Despite the widespread use of hydrophilic building blocks to incorporate 18 F and improve tracer pharmacokinetics, achieving effective leaving group-mediated nucleophilic 18 F-fluorination in water (excluding 18 F/ 19 F-exchange) remains a formidable challenge. Here, we present a water-compatible S N 2 leaving group-mediated 18 F-fluorination method employing preconjugated "AquaF" (phosphonamidic fluorides) building blocks. Among 19 compact tetracoordinated pentavalent P(V)-F candidates, the "AquaF" building blocks exhibit superior water solubility, sufficient capacity for 18 F-fluorination in water, and excellent in vivo metabolic properties. Two nitropyridinol leaving groups, identified from a pool of leaving group candidates that further enhance the precursor water solubility, enable 18 F-fluorination in water with a 10 -2 M -1 s -1 level reaction rate constant (surpassing the 18 F/ 19 F-exchange) at room temperature.
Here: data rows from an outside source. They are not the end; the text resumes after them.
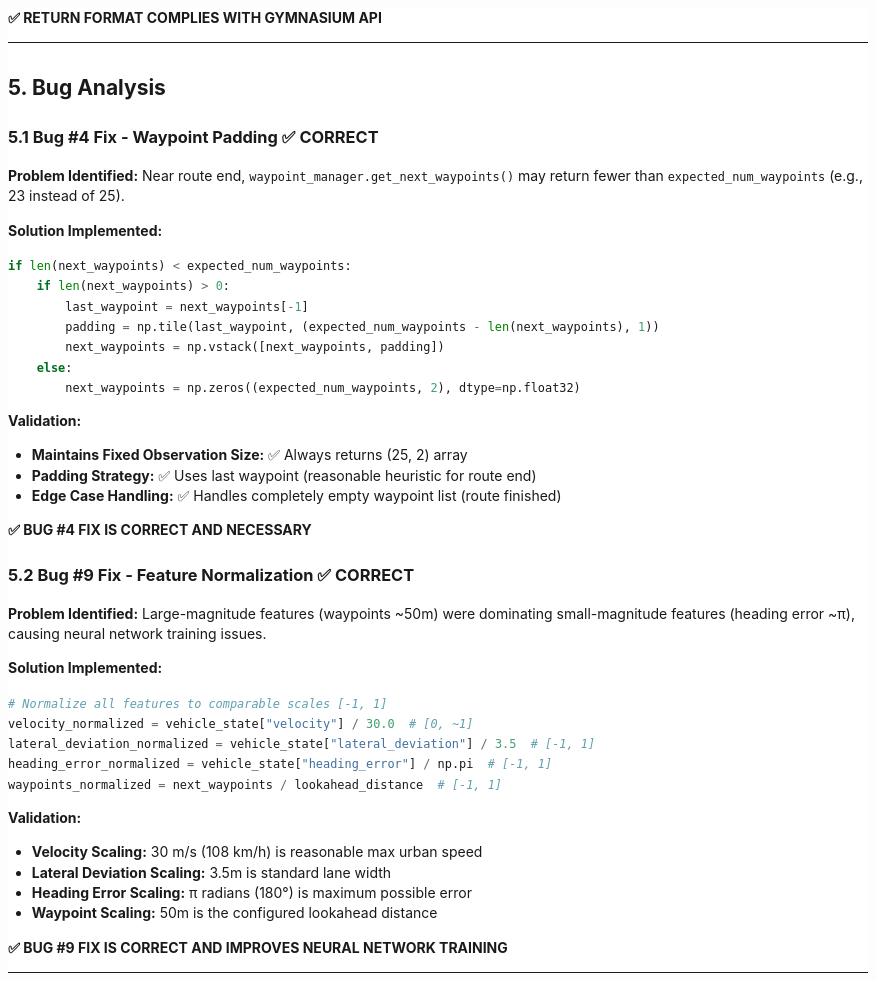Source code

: **✅ RETURN FORMAT COMPLIES WITH GYMNASIUM API**

---

## 5. Bug Analysis

### 5.1 Bug #4 Fix - Waypoint Padding ✅ CORRECT

**Problem Identified:**
Near route end, `waypoint_manager.get_next_waypoints()` may return fewer than `expected_num_waypoints` (e.g., 23 instead of 25).

**Solution Implemented:**
```python
if len(next_waypoints) < expected_num_waypoints:
    if len(next_waypoints) > 0:
        last_waypoint = next_waypoints[-1]
        padding = np.tile(last_waypoint, (expected_num_waypoints - len(next_waypoints), 1))
        next_waypoints = np.vstack([next_waypoints, padding])
    else:
        next_waypoints = np.zeros((expected_num_waypoints, 2), dtype=np.float32)
```

**Validation:**
- **Maintains Fixed Observation Size:** ✅ Always returns (25, 2) array
- **Padding Strategy:** ✅ Uses last waypoint (reasonable heuristic for route end)
- **Edge Case Handling:** ✅ Handles completely empty waypoint list (route finished)

**✅ BUG #4 FIX IS CORRECT AND NECESSARY**

### 5.2 Bug #9 Fix - Feature Normalization ✅ CORRECT

**Problem Identified:**
Large-magnitude features (waypoints ~50m) were dominating small-magnitude features (heading error ~π), causing neural network training issues.

**Solution Implemented:**
```python
# Normalize all features to comparable scales [-1, 1]
velocity_normalized = vehicle_state["velocity"] / 30.0  # [0, ~1]
lateral_deviation_normalized = vehicle_state["lateral_deviation"] / 3.5  # [-1, 1]
heading_error_normalized = vehicle_state["heading_error"] / np.pi  # [-1, 1]
waypoints_normalized = next_waypoints / lookahead_distance  # [-1, 1]
```

**Validation:**
- **Velocity Scaling:** 30 m/s (108 km/h) is reasonable max urban speed
- **Lateral Deviation Scaling:** 3.5m is standard lane width
- **Heading Error Scaling:** π radians (180°) is maximum possible error
- **Waypoint Scaling:** 50m is the configured lookahead distance

**✅ BUG #9 FIX IS CORRECT AND IMPROVES NEURAL NETWORK TRAINING**

---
With the exergonic concerted S N 2 18 F-fluorination mechanism confirmed, this 18 F-fluorination method achieves ∼90% radiochemical conversions and reaches a molar activity of 175 ± 40 GBq/μmol (using 12.2 GBq initial activity) in saline for 12 "AquaF"-modified proof-of-concept functional substrates and small-molecule 18 F-tracers. [ 18 F]AquaF-Flurpiridaz demonstrates significantly improved radiochemical yield and molar activity compared to 18 F-Flurpiridaz, alongside enhanced cardiac uptake and heart/liver ratio in targeted myocardial perfusion imaging, providing a comprehensive illustration of "AquaF" building blocks-assisted water-compatible S N 2 18 F-fluorination of small-molecule radiotracers.